The College’s statistics show that 93 percent of laboratories that have an unsatisfactory event go on to have two subsequent satisfactory events, which means CLIA sanctions are not triggered. “But playing these odds can be dangerous for patients and puts a laboratory at regulatory risk,” Dr. Valenstein says. “Too often we have seen laboratory managers ignore a PT problem in the hope that it will not recur.” If a PT failure recurs, and there is no record of the laboratory launching a credible investigation after the first unsatisfactory PT event, regulators may require the laboratory to shut the assay down and refer specimens elsewhere. “This is an embarrassment everyone in our industry would like to avoid,” he says.
Promoting high-quality, safe care for patients, “is, as always, the goal of the CAP program,” he says. The CAP accreditation program will “stimulate laboratories to seriously investigate” the cause of poor PT performance after the first unsatisfactory PT event, before the laboratory runs afoul of CLIA’s minimum performance expectations.

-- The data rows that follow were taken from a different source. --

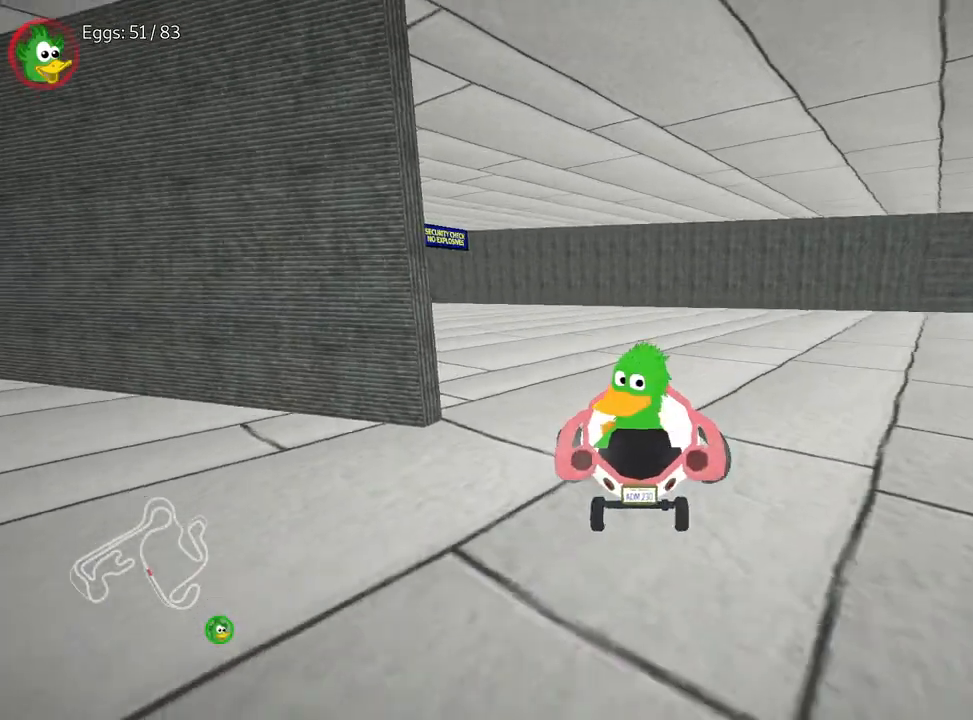
{"keys": ["down", "left"], "events": []}
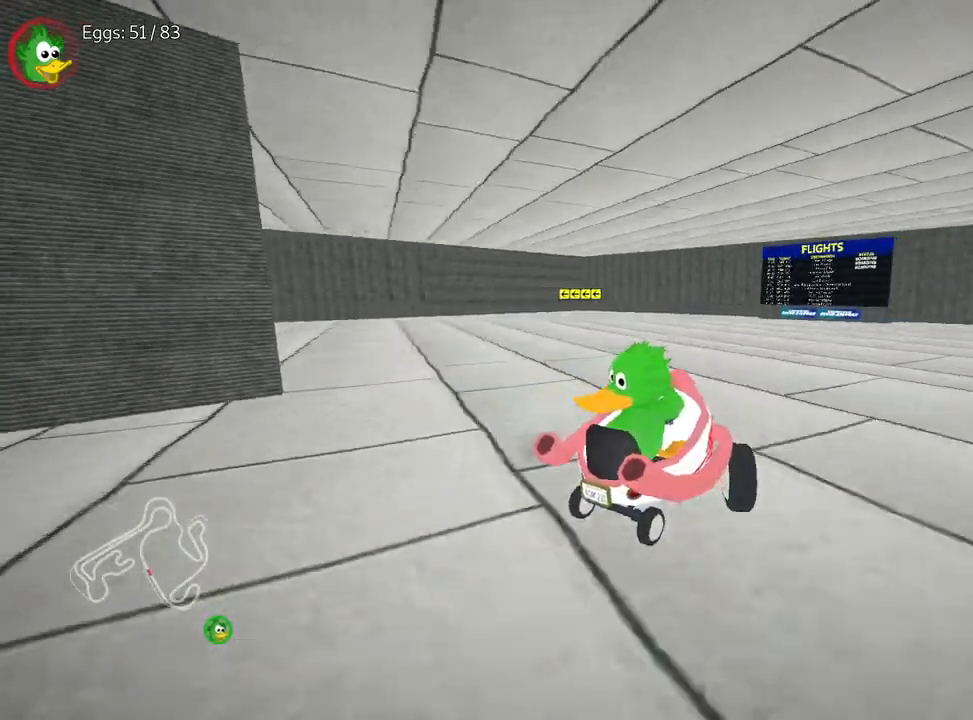
{"keys": ["nitro", "right", "up"], "events": [[133, "up", "down"], [150, "down", "up"], [183, "left", "up"], [200, "right", "down"], [500, "nitro", "down"]]}
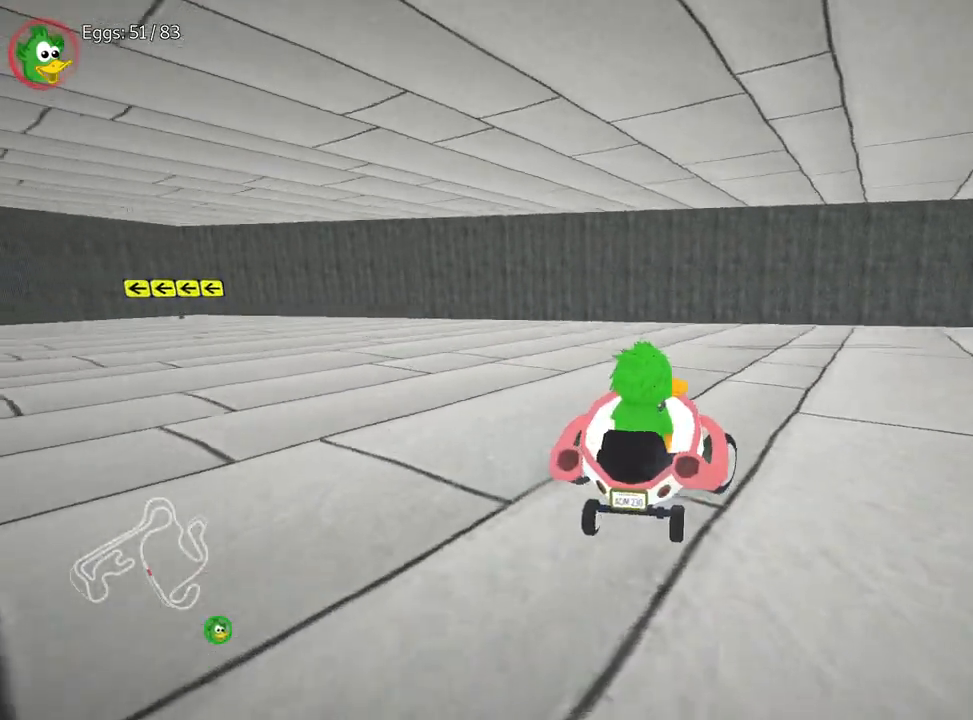
{"keys": ["right", "up"], "events": [[400, "nitro", "up"]]}
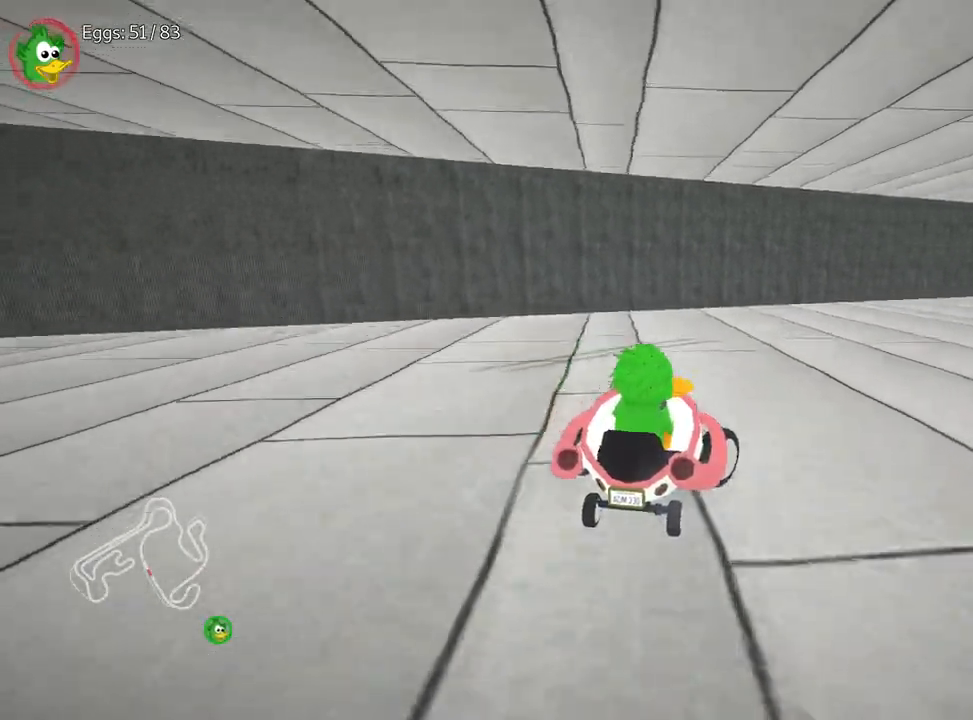
{"keys": ["right", "up"], "events": []}
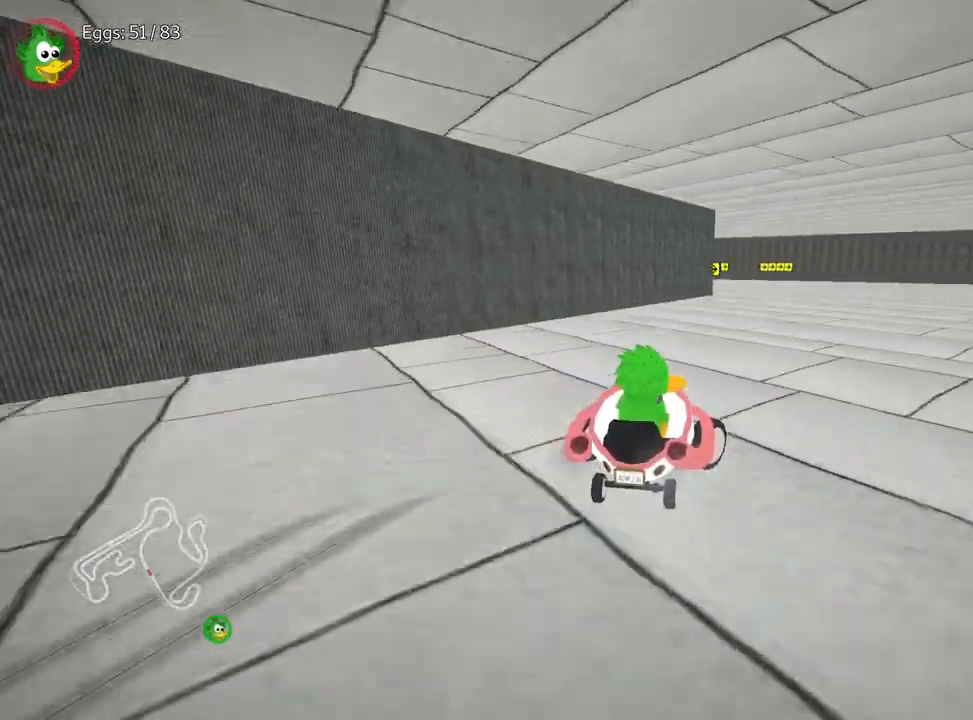
{"keys": ["nitro", "up"], "events": [[200, "right", "up"], [283, "left", "down"], [383, "nitro", "down"], [483, "left", "up"]]}
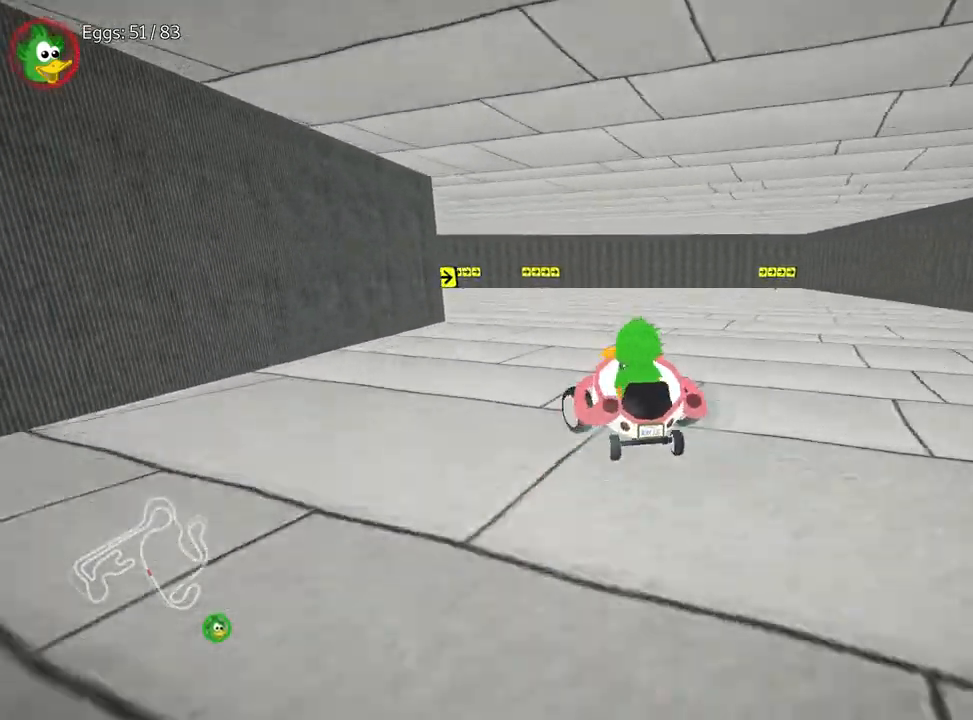
{"keys": ["left", "up"], "events": [[33, "nitro", "up"], [317, "left", "down"]]}
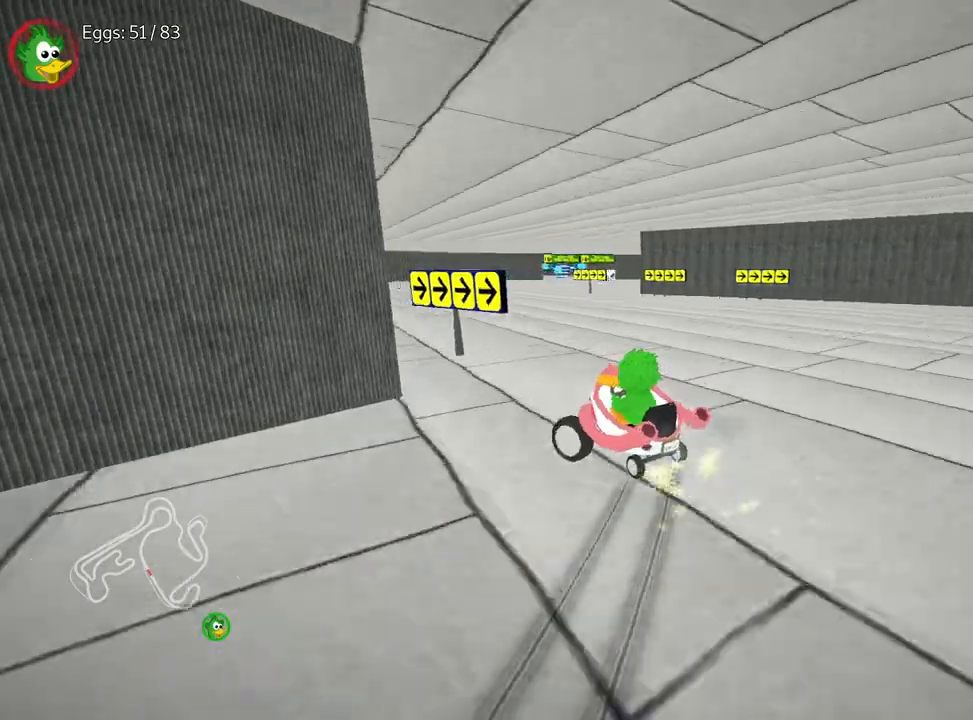
{"keys": ["right", "up"], "events": [[100, "left", "up"], [367, "right", "down"]]}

The College’s objective is not punitive, but more of a “tough love” approach, Dr. Valenstein adds. “We really want labs to succeed,” he says. “We will be sending an educational circular to labs with an unsatisfactory PT event that will help them troubleshoot their problem and take steps to keep it from recurring.”
Dr. Valenstein emphasizes that while the bulk of unsatisfactory PT events are due to one-of-a-kind clerical errors or other problems that are nonrecurring or promptly corrected, laboratories should never take a chance when quality is at stake. “We want laboratories to take their first unsatisfactory PT event seriously, investigate it with vigor, and undertake remedial action,” he says.
“The College’s tougher approach to unsatisfactory PT events has not been adopted in response to any sort of new government mandate,” he adds. “The CLIA standards have not changed. What we have come to appreciate is that some laboratories do not begin to get serious about a PT problem until their second unsatisfactory PT event, when an assay is at risk of being shut down by regulators. We realized we needed to create tension sooner, so that problems would be resolved with more haste.”
The goal of this program is to reduce the proportion of unsatisfactory PT events that recur. Today, seven percent of unsatisfactory PT events are followed by another unsatisfactory event in one of the next two mailings. “I’d like to see that number closer to zero,” Dr. Valenstein says.
“This initiative should result in fewer laboratories reaching the CLIA ‘unsuccessful’ stage, fewer regulatory sanctions, and better care for patients.”
Ed Finkel is a writer in Evanston, Ill.